=== PAGE TEXT ===
-------------------------

This series has passed.

CUAHSI's 2019 Cyberseminar Series:

Waterhackweek

Host: CUAHSI and University of Washington

Studies of water and environmental systems are becoming increasingly complex and require the integration of knowledge across multiple domains. At the same time, technological advances have enabled the collection of massive quantities of data for studying earth system changes. Fully leveraging these datasets and software tools requires fundamentally new approaches in the way researchers store, access and process data. Waterhackweek, supported by the National Science Foundation Cybertraining program, serves the national interest by motivating a culture shift within the hydrologic and more broadly earth science communities toward open and reproducible software practices that will enhance interdisciplinary collaboration and increase capacity for addressing complex science challenges around the availability, risks and use of water. This cyberseminar series consists of presentations from the Cybertraining investigators and research software developers, each focusing on a specific water-related use cases, tool, or library. Topics will consist of both introductory and advanced concepts that are relevant to a wide range of water and informatics use-cases, e.g. publishing large datasets, running numerical models, organizing collaborative research projects, and meeting journal requirements by following open data standards. The goal of the 2019 series is to prepare the incoming Waterhackweek (March 25-29, 2019) participants for the in-person capstone event in which their skills and creativity will be used to address natural hazards, however, these topics and technologies are also relevant to the broader water science community. We welcome all undergraduate, graduate, and early career scientists to join us in this public cyberseminar series.

All talks take place on Thursdays at 1:00 p.m. ET.

Dates, Speakers, and Topics:

  • January 17, 2019: Hydroshare and community data sharing tools | Daniella Tijerina, CUAHSI
  • January 24, 2019: Jupyter notebooks and workflows on Hydroshare | Tony Castronova, CUAHSI
  • January 31, 2019: Visualization of water datasets | Anthony Cannistra, University of Washington
  • February 7, 2019: Data access and time-series statistics | Emilio Mayorga and Yifan Cheng, University of Washington
  • February 14, 2019: Workflows for gridded climate datasets | Bart Nijssen and Diana Gergel, University of Washington
  • February 21, 2019: Introduction to Version Control with Git & Github | Valentina Staneva, eScience Institute and University of Washington
  • February 28, 2019: Landlab modeling framework and use cases | Sai S. Nudurupati, Amanda Manaster, Christina Bandaragoda, and Erkan Istanbulluoglu, University of Washington
  • March 7, 2019: Tools for building Apps: Tethys | Rohit Khattar, Brigham Young University and Nathan Swain, Aquaveo

Presentation Abstracts and Recordings

  • January 17, 2019: Daniella Tijerina, CUAHSI

    Hydroshare and community data sharing tools

    Data management, sharing, and publication are integral parts of a robust data management plan, a core requirement of all NSF funded research grants and many other funding agencies. This seminar will discuss some common challenges and present solutions for managing and sharing data using CUAHSI tools, specifically utilizing HydroShare. HydroShare is an online repository system for water data and models that aims to advance hydrologic science through enabling users to manage, share, and publish products resulting from their research and data collection. We will introduce attendees to approaches for managing current and archived data, collaboration within a research group, documentation of metadata, and publication. The webinar will center around tools and techniques within HydroShare to facilitate these activities, employing both discussions and demos.

-------------------------

[Dataset excerpt]
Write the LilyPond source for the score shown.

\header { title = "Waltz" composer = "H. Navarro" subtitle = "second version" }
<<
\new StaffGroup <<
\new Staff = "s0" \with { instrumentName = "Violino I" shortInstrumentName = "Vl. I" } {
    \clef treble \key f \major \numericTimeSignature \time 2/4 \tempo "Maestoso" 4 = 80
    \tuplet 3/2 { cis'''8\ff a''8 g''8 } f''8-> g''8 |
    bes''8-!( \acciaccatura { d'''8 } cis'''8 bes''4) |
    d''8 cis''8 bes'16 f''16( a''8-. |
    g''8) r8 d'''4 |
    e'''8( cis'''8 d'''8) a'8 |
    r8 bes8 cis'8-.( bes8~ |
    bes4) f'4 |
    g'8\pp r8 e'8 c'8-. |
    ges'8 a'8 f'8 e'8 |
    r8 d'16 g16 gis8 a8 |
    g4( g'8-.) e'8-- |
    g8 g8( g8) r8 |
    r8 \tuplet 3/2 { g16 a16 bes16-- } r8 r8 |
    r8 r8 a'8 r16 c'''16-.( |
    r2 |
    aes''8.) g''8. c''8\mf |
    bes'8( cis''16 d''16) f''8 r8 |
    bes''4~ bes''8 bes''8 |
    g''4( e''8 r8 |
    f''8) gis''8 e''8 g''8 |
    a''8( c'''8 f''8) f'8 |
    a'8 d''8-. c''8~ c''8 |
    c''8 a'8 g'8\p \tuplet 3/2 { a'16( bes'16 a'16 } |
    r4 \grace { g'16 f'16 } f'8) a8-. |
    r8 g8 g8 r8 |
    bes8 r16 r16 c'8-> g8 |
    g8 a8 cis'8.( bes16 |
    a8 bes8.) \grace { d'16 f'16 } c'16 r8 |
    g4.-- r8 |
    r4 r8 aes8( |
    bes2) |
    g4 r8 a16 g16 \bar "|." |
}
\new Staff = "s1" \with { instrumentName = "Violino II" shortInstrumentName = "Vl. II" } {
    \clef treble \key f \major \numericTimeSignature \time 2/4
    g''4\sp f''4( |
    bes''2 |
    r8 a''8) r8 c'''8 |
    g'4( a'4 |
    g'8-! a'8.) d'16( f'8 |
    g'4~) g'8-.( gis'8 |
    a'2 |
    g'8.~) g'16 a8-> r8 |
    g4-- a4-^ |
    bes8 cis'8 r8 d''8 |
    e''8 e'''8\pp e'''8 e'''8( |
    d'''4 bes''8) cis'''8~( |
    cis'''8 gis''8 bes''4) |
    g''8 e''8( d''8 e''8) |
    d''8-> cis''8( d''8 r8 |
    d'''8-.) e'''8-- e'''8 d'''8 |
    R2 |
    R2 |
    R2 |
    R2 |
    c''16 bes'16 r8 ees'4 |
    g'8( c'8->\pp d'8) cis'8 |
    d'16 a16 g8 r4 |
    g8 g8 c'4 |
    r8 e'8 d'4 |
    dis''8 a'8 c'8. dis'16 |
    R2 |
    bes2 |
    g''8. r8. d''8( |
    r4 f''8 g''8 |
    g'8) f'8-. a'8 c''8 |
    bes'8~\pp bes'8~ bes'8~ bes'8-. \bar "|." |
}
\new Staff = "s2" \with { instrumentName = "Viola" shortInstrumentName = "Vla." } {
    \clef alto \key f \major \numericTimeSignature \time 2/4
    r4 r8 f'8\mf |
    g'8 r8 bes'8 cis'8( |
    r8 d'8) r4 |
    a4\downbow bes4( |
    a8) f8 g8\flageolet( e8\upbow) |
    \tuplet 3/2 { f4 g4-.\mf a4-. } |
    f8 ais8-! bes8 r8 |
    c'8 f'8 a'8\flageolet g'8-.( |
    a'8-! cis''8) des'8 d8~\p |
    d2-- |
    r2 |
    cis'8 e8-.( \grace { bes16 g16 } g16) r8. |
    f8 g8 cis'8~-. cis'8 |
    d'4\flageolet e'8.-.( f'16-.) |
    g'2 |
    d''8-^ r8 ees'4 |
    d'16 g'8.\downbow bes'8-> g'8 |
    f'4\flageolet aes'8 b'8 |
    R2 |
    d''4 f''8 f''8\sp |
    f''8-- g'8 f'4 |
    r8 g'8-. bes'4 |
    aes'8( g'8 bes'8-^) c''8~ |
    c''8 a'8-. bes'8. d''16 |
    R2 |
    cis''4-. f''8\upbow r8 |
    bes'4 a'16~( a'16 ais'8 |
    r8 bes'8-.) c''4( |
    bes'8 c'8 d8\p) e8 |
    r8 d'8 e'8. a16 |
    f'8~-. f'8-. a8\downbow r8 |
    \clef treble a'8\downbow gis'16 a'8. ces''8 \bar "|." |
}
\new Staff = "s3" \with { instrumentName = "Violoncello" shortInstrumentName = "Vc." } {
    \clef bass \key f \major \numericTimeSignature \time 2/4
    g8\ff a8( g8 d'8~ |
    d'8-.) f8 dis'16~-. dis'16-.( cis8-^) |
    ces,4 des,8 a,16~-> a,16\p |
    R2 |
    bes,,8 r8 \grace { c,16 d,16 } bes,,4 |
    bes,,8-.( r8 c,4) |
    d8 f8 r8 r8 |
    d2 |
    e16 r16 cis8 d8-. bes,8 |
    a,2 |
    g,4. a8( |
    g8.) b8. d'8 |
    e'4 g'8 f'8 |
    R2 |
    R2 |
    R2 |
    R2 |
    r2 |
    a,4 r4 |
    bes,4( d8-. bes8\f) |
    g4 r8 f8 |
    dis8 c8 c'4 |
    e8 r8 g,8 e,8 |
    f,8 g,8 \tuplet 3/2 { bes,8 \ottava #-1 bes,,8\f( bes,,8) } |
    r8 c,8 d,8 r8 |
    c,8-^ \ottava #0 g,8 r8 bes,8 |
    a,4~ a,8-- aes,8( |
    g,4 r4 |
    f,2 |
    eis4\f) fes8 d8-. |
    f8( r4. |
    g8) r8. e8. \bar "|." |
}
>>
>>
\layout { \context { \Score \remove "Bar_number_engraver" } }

-------------------------

=== DIRECTIONS ===
**1.** In how many lines of the listing does the string "tuplet" appear? Reply with the number only.
**2.** Can you extend the Waterhackweek cyberseminar page, picking up right after its final sentence?
The listing is unrelated to the Waterhackweek cyberseminar page.

=== RESULTS IN ORDER ===
**1.** 5

**2.**
    View recording.

  • January 24, 2019: Tony Castronova, CUAHSI

    Jupyter notebooks and workflows on Hydroshare

    The water science community continually develops and adopts technologies to improve our ability to openly collaborate and share workflows. Ultimately, this will have a transformative impact on how we address the challenges associated with collaborative and reproducible scientific research. One solution to these problems is to utilizing Jupyter notebooks, an open-source platform for creating metadata-rich toolchains for modeling and data analysis applications. Combining this technology with publicly available datasets from agencies such as USGS, NASA, and EPA enables researchers to easily prototype and execute data-intensive toolchains. CUAHSI has invested in this technology by establishing a free and open source web platform for scientists to (1) conduct data intensive and computationally intensive collaborative research, (2) utilize high performance libraries, models, and routines within a pre-configured cloud environment, and (3) enable dissemination of research products. This seminar will discuss CUAHSI’s investment in JupyterHub for supporting water science research, training, and education. Participants can expect a primer on JupyterHub and the cyberinfrastructure that has been designed to support these workflows, as well as detailed demonstrations of common educational and research use cases. A basic understanding of HydroShare.org and the Python programming language are helpful, but not required for participation in the live demonstrations.

    View recording.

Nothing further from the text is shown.